The Transparency in Supply Chains (TISC) guidance highlights the importance of engaging survivors of modern slavery. Yet it leaves a gap when it comes to practical, safe, and meaningful engagement. Businesses are asking: How can we do this responsibly? The Lived Experience Research Project was created to address this, ensuring survivors’ voices guide every step.
We are thrilled to announce the launch of our Lived Experience Research Project, in partnership with Bristol University, leading businesses, and Unseen’s survivor consultants group.
Bristol University brings a wider research perspective, exploring how organisations can engage with people with lived experience safely and responsibly. This research, combined with direct survivor insight, strengthens the evidence base behind the report and toolkit we are developing. Together, we’re exploring how organisations can involve survivors from the very start of policy, process, and training development.
Project goal
Survivor voices are at the heart of this project. Its overarching aim is to fill the gap in guidance on survivor engagement by developing a publicly accessible toolkit and report with clear guidance. Using insights from survivors and research from Bristol University, the project will show businesses how to bring TISC recommendations to life; safely, meaningfully, and effectively.
The guidance and toolkit will be tested and refined with our partnering businesses to ensure it works in real-world settings. By placing survivors at the heart of every stage, this project creates engagement that is safe, meaningful, and genuinely survivor-led, transforming guidance into practical, lasting change.
Active involvement from leading businesses
Unseen is proud to work alongside a group of committed partners who are actively shaping this project. They aren’t just supporting the initiative – they are collaborating with us through workshops, testing approaches, and applying survivor insights in their own organisations. Together, we are turning research into practical action.
We would like to thank our project partners: Lloyds Banking Group, Marks and Spencer, Unilever, Natwest and LSEG for their commitment and dedication to making survivor engagement meaningful, ethical, and impactful.

* _ACTION ITEM A_: Replace "sticky note" with "paper note" in the entries from the line containing "From the observer's" through the line containing "Answer: right", inclusive, and give those lines again with everything else unchanged.

* _DATA RECORDS_:
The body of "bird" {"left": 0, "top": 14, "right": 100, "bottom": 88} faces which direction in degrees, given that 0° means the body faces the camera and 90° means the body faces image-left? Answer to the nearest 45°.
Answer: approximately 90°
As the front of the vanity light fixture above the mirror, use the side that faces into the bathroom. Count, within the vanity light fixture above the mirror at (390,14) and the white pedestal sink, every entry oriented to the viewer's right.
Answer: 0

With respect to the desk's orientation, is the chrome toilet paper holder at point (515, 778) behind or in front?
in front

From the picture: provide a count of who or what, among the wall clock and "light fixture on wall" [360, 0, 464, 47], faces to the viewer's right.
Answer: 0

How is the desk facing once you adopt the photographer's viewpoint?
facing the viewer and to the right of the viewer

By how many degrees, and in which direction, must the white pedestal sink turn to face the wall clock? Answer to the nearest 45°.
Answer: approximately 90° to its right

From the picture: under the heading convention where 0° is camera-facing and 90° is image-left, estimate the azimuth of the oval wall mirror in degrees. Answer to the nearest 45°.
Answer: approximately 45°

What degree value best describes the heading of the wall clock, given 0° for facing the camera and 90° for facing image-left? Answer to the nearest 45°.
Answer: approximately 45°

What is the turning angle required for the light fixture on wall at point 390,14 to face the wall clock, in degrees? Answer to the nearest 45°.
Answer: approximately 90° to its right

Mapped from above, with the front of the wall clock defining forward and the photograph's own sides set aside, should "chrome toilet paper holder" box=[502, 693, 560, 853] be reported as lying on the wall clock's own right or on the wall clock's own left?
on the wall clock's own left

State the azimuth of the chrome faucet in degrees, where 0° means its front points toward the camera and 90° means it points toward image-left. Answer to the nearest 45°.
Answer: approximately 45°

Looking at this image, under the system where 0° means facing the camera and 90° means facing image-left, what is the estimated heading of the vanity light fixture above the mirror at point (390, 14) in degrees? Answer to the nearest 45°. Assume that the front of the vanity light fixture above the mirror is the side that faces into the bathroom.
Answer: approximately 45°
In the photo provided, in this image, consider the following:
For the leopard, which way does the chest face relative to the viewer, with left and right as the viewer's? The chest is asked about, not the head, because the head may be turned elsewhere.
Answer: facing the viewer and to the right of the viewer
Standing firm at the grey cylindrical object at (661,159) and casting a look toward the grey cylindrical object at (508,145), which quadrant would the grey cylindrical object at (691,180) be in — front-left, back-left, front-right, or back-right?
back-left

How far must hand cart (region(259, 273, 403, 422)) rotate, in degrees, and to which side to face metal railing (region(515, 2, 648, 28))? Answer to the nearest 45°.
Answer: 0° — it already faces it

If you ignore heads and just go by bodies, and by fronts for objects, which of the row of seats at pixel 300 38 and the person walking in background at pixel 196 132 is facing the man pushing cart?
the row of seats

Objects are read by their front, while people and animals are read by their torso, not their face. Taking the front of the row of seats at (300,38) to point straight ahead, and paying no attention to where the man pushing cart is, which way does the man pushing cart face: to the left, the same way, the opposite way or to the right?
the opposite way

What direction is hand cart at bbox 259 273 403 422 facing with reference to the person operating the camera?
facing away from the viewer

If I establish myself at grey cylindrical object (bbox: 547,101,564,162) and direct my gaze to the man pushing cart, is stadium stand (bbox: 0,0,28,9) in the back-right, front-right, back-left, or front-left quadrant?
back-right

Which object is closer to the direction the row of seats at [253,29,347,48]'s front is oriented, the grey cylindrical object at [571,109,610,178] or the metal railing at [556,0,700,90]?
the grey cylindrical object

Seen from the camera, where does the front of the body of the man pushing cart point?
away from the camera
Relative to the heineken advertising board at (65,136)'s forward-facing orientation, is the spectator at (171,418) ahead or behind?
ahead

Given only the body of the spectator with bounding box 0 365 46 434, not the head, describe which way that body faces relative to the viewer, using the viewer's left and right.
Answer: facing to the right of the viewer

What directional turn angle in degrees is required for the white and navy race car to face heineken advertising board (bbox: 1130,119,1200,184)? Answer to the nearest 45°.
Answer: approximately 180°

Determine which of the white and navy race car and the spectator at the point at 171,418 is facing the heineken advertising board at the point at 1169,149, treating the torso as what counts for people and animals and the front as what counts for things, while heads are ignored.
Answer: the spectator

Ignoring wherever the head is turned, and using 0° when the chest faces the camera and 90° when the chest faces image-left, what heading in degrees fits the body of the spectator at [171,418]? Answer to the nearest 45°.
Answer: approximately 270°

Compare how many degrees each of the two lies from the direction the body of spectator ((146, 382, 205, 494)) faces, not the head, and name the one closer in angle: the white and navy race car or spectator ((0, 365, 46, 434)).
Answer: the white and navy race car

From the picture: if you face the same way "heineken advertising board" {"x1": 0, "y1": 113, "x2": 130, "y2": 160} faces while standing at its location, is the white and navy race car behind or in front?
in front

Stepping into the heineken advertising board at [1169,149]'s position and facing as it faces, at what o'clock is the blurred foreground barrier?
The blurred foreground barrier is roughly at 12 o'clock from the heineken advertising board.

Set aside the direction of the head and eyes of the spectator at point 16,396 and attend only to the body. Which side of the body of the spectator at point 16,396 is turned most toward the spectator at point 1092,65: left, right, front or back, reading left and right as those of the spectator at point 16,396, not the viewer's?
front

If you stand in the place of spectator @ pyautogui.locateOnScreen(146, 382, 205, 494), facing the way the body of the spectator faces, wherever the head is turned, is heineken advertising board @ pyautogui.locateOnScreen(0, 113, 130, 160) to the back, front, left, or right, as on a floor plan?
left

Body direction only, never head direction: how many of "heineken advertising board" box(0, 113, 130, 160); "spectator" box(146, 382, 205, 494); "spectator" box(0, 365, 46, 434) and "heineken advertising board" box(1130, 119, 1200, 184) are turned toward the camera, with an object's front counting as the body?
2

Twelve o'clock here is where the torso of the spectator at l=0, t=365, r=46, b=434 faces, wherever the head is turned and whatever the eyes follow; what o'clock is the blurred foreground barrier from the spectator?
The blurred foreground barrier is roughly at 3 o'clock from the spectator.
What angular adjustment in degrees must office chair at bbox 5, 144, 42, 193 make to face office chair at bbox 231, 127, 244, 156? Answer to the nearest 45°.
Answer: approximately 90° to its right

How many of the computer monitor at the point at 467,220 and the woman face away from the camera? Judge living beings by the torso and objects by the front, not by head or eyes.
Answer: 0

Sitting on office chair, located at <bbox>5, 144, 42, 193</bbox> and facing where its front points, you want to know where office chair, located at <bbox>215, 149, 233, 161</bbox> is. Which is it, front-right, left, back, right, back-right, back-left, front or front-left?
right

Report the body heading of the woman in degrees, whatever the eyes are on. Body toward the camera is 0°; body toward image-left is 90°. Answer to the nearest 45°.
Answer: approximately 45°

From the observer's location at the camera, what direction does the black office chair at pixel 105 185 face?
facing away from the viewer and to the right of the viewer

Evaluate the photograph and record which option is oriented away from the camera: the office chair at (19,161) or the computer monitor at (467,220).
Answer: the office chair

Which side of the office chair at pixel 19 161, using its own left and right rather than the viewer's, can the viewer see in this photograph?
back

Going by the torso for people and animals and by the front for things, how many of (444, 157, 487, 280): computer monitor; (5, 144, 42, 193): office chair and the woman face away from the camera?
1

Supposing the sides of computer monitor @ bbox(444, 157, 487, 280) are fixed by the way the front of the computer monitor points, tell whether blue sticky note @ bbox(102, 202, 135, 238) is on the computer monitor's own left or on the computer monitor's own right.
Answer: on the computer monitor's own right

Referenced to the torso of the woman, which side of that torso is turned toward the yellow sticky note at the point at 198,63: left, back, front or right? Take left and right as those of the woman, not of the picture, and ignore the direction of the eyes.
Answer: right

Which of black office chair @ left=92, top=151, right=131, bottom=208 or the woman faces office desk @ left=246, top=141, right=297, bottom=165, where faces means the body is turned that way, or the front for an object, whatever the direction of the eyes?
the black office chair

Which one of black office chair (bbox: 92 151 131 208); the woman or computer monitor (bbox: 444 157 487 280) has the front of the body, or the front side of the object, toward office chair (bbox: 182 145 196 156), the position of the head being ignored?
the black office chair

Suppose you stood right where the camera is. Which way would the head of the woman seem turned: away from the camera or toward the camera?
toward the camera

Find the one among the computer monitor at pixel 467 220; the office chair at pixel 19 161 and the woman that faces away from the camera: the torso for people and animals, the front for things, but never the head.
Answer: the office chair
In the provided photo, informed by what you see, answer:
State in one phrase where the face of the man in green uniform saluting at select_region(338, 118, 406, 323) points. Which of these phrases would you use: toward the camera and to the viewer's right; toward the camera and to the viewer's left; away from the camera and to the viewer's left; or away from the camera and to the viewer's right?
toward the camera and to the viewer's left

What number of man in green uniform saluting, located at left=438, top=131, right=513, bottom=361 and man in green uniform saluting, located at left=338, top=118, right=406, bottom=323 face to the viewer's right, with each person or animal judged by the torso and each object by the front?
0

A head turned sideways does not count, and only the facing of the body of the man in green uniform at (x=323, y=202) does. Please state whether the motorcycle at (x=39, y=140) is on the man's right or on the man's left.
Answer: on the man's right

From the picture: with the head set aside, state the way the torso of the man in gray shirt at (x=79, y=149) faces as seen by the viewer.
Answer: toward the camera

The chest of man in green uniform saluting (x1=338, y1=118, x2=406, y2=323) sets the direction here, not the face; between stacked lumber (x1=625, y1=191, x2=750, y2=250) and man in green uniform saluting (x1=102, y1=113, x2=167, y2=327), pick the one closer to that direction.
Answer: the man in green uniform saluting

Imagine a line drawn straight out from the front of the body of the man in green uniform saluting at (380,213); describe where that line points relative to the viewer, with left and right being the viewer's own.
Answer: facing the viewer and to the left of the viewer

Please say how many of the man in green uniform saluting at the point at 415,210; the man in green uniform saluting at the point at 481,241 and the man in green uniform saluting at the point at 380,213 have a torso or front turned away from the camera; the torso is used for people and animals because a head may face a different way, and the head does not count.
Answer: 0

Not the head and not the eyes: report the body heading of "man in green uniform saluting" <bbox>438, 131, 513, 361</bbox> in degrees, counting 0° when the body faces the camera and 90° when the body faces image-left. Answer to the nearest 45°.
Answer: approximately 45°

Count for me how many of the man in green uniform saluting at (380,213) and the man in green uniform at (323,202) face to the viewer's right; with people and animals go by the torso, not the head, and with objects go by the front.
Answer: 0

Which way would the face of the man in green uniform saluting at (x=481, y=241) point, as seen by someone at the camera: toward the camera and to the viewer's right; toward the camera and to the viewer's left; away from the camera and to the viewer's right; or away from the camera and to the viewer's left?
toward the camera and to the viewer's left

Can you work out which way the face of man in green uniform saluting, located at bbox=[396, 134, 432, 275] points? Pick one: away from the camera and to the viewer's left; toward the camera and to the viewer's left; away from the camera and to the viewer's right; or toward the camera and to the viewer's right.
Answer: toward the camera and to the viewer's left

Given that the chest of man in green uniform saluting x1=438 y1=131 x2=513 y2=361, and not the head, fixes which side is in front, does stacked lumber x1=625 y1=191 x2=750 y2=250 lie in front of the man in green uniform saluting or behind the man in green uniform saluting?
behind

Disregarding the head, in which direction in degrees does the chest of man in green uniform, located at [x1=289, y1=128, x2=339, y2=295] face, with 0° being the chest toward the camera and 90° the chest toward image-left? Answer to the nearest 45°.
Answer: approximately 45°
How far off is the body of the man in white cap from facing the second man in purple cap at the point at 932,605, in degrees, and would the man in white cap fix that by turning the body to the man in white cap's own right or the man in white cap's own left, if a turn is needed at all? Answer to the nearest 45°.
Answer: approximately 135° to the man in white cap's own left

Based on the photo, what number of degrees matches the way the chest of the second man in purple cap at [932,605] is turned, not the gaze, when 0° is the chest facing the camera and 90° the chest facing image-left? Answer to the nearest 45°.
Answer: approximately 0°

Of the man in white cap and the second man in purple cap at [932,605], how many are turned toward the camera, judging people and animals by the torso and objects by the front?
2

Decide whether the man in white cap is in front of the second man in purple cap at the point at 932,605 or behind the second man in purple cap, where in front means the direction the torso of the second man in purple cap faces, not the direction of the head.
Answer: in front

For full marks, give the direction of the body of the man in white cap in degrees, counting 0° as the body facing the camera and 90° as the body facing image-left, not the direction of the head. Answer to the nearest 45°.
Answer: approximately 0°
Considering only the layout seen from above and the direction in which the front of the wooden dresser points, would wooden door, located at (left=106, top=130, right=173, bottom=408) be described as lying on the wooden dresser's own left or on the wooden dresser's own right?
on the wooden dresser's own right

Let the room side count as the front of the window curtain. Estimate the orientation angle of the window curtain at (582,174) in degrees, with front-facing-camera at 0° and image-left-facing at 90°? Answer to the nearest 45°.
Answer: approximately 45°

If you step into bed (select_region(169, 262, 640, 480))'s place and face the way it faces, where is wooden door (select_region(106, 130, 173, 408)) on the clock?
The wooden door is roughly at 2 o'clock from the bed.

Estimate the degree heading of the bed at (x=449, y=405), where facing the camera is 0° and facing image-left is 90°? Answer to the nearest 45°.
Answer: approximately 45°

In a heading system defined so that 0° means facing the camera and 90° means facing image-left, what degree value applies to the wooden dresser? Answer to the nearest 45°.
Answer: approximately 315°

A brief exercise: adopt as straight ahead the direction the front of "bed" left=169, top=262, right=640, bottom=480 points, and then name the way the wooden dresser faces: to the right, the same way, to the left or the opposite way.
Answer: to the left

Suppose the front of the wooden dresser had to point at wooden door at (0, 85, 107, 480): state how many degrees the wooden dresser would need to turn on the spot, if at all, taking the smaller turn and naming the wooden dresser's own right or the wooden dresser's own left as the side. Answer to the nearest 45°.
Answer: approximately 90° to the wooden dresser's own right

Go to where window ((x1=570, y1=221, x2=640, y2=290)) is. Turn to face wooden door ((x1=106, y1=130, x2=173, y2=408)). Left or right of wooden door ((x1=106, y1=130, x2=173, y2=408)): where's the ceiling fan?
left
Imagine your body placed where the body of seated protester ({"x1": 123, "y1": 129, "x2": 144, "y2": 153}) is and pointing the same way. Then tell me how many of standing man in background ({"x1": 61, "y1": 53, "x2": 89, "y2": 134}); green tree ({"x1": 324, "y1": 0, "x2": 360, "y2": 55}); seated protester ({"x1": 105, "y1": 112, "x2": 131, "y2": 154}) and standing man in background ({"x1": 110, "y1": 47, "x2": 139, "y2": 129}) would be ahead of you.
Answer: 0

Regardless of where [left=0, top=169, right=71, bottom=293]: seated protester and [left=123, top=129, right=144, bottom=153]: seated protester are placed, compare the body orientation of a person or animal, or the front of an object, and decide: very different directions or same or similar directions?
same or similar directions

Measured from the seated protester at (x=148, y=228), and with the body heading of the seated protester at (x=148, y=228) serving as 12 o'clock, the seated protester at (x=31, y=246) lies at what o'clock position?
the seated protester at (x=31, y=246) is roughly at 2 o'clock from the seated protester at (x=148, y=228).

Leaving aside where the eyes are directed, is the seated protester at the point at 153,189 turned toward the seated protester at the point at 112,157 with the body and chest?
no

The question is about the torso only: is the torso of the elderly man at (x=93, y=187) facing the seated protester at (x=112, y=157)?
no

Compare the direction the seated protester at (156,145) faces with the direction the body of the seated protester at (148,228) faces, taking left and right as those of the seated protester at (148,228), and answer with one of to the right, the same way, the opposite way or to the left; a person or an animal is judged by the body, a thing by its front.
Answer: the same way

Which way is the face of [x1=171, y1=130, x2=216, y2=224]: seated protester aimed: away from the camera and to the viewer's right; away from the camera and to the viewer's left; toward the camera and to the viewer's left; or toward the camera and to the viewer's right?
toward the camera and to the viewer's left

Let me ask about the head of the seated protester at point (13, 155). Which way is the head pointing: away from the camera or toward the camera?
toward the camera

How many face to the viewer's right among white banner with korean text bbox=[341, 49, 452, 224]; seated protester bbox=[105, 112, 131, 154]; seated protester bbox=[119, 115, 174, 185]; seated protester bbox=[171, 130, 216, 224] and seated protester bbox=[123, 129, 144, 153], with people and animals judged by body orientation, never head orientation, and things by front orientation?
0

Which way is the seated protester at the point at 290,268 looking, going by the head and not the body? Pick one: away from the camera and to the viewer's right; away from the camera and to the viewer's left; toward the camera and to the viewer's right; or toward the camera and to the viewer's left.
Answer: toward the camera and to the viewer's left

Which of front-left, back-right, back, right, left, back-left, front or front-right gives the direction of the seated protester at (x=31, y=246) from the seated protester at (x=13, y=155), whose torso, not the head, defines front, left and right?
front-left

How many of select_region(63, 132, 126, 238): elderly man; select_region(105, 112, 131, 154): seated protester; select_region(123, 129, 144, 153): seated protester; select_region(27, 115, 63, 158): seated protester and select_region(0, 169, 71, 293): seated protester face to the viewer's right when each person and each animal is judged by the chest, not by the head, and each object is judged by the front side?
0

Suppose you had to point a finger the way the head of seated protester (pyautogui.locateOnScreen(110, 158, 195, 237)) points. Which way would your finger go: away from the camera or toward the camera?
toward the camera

* _ACTION ITEM B_: In the project announcement, which university is named as a partner in the Lived Experience Research Project?

* _FINAL ANSWER A_:
From the observer's location at the camera, what direction does the black office chair at pixel 105 185 face?
facing away from the viewer and to the right of the viewer

Evaluate the photograph and record which option is oriented away from the camera: the office chair at (19,161) or the computer monitor at (467,220).
Answer: the office chair

Which side of the office chair at pixel 19 161, using its own left and right rather than the viewer's, can the viewer see in this photograph?
back

Going by the torso for people and animals and by the front for things, how many of (444, 157, 487, 280): computer monitor; (5, 144, 42, 193): office chair and the woman face away from the camera?
1

Supposing the sides of computer monitor @ bbox(444, 157, 487, 280) are fixed by the way the front of the computer monitor points, tell whether blue paper note @ bbox(102, 202, 135, 238) is on the computer monitor's own left or on the computer monitor's own right.
Answer: on the computer monitor's own right

Referenced to the torso of the woman, which side of that torso is turned toward the yellow paper note at the point at 198,63: left, back, front or right? Take left and right as those of the woman, not of the picture, and ignore the direction of the eyes.
Answer: right

* _FINAL ANSWER B_: Bristol University